Metadata-Version: 2.4
Name: webchameleon-tool
Version: 1.3.0
Summary: A powerful web scraping and API reversal tool
Home-page: https://github.com/mrivky67/webchameleon
Author: Muhammad Rivky
Author-email: muhrivky67@gmail.com
Keywords: web scraping,api reversal,data extraction,automation
Classifier: Programming Language :: Python :: 3
Classifier: Programming Language :: Python :: 3.7
Classifier: Programming Language :: Python :: 3.8
Classifier: Programming Language :: Python :: 3.9
Classifier: Programming Language :: Python :: 3.10
Classifier: Programming Language :: Python :: 3.11
Classifier: Programming Language :: Python :: 3.12
Classifier: License :: OSI Approved :: MIT License
Classifier: Operating System :: OS Independent
Classifier: Intended Audience :: Developers
Classifier: Topic :: Software Development :: Libraries :: Python Modules
Requires-Python: >=3.7
Description-Content-Type: text/markdown
License-File: LICENSE
Requires-Dist: requests>=2.25.1
Requires-Dist: beautifulsoup4>=4.9.3
Requires-Dist: networkx>=2.5
Requires-Dist: playwright>=1.30.0
Requires-Dist: aiohttp>=3.8.0
Requires-Dist: aiolimiter>=1.0.0
Requires-Dist: cachetools>=5.0.0
Requires-Dist: aiohttp-retry>=2.8.0
Requires-Dist: nltk>=3.6.5
Requires-Dist: python-louvain>=0.16
Requires-Dist: faker>=18.0.0
Requires-Dist: matplotlib>=3.5.0
Requires-Dist: numpy>=1.21.0
Requires-Dist: brotli>=1.1.0
Dynamic: author
Dynamic: author-email
Dynamic: classifier
Dynamic: description
Dynamic: description-content-type
Dynamic: home-page
Dynamic: keywords
Dynamic: license-file
Dynamic: requires-dist
Dynamic: requires-python
Dynamic: summary

# WebChameleon

![Python](https://img.shields.io/badge/python-3.7%2B-blue) ![License](https://img.shields.io/badge/license-MIT-green) ![Version](https://img.shields.io/badge/version-1.3.0-brightgreen)

● Your instructions
What is the minimum Python version that the webchameleon-tool package metadata requires?

● Information provided
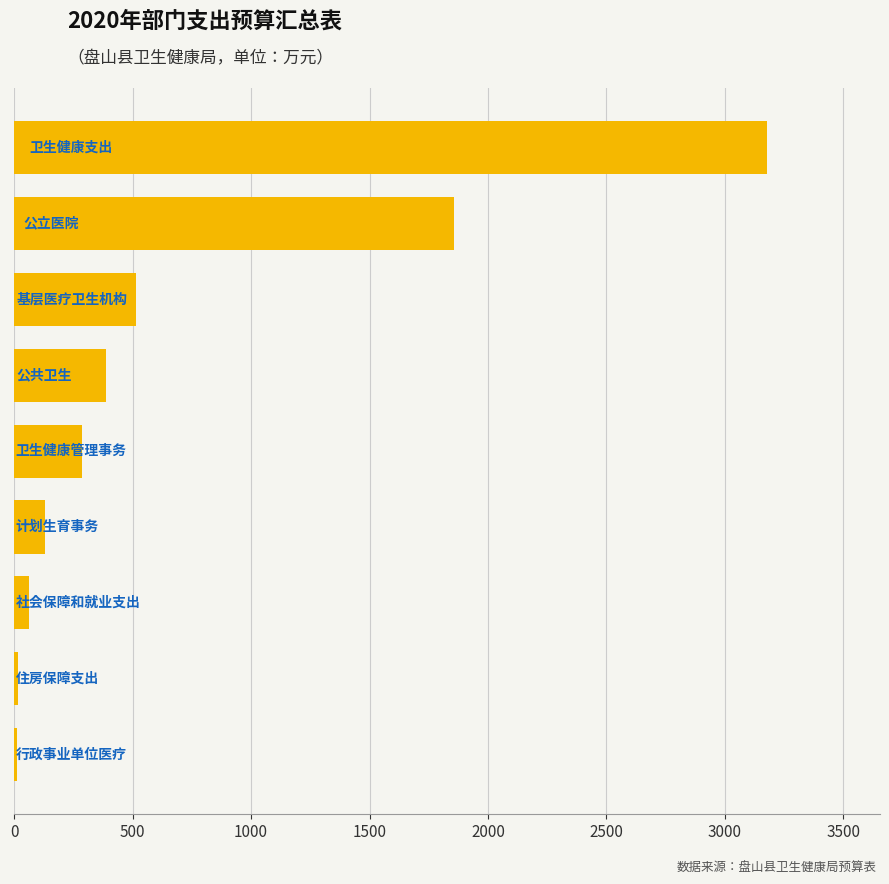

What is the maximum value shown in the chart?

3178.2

● Task response
Python 3.7